Turning Back the Pages: Canada promised opportunity for British men and women

The following memories were captured by Robert H. Mann for the 1982 edition of Golden Memories.

It was in June of 1912 that I first saw the town of Golden. At the age of 21, the voyage across the Atlantic from Scotland was a lifetime thrill for me, never again to be duplicated. Equally fascinating was the long journey from Montreal through the forest and prairies and beside the lakes. At last we reached the bastions of the Rocky Mountains where every mile led through a fairy tale world of snowy peaks, rustling streams and deep canyons.
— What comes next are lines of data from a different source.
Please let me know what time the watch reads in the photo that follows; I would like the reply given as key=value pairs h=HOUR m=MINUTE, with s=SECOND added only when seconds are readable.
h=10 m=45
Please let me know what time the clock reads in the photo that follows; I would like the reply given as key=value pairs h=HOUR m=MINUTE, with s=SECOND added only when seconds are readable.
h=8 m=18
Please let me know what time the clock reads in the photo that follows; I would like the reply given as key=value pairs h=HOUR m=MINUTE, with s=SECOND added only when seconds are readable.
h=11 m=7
Our little party of four arrived in Golden, which, to us, was a magical town. Our party included Mrs. Annie Beattie; her daughter, Elizabeth (Beta), my future wife, Bessie Wyeth, the maid, and myself. We stepped off the train to be greeted by the enveloping arms of Mr. Alexander Beattie, Senior, and his two strapping sons, George and Alex. A year before, they had emigrated from Aberdeen, Scotland.
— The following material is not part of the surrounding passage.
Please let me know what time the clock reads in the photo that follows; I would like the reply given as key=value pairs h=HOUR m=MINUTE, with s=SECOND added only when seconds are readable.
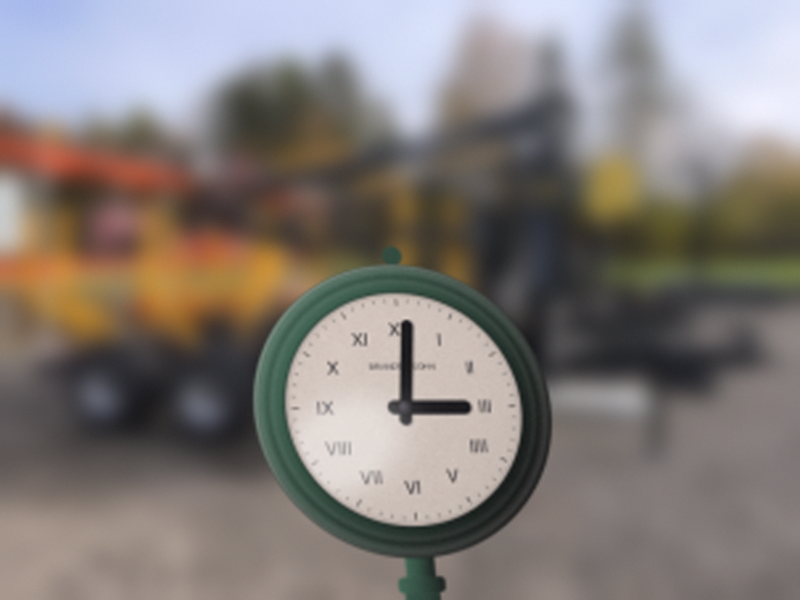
h=3 m=1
Mr. Beattie became manager of P. Burns and Co. in Golden. I had attended Gordon’s College in Aberdeen with George. I had played rugby against the Grammar School where Alex Junior was on the team. I had not come to Canada to settle down at any particular job or profession. Like many other men from Britain, I had been captivated by the publicity originating from the federal and provincial governments of Canada.

This told of the wonderful opportunities for young men and women in almost any capacity, which included the prospect of a free homestead of 160 acres.

No one, in 1912, foresaw that in two years, Britain and Canada would be in the midst of the First World War. Most of the young men from the British Isles wanted the adventure of exploring this vast new territory of Canada. Worries about work would come later.

In 1912, plenty of work was being offered. As I remember, Golden in 1912, had a fluctuating population which varied from 500 to 1,000. The people were employed in the lumber mill, logging camps, or in the mines in the Columbia Valley. There were stores and hotels which catered to this population and to the numerous travellers.

Most of the settlers in the Columbia Valley were young men of British extraction. They were remittance men whose families sent them enough money to fulfill their desires to become “ranchers.” All had their own horses for work and for driving to town and visiting neighbouring farms. Most of these men volunteered for overseas service in 1914. Few returned to their deserted homesteads.

There were three churches: the Methodist, Presbyterian and Anglican. Each had about the same number of members. The only minister I can remember is Rev. McRae of the Presbyterian Church. He had been a missionary in India. Rev. McRae was instrumental in starting and keeping alive the Golden Literacy and Debating Society. He persuaded me to take over the old historic church in Field during the absence of the regular minister. At one time this was Ralph Connor’s church (the celebrated western writer). My church activities included a boxing club, a dancing and dramatic society, etc. These proved to be popular and increased membership in our church to a respectable quota.

When the hectic search for gold along the Fraser River and in the Caribou died down, men turned to our natural resources, of farming, lumbering, and mining to exploit the visible and enduring wealth of the land.

After the First World War, which drained Canada of so many vigorous young men, the scene changed. The Kootenay Central Railway had been completed. The gas engine had replaced the horse-drawn vehicle and there was a general mechanization of industry. Some of the romance vanished with the old ways and efficiency took the place of adventure. This did apply to the history of Golden and its surroundings.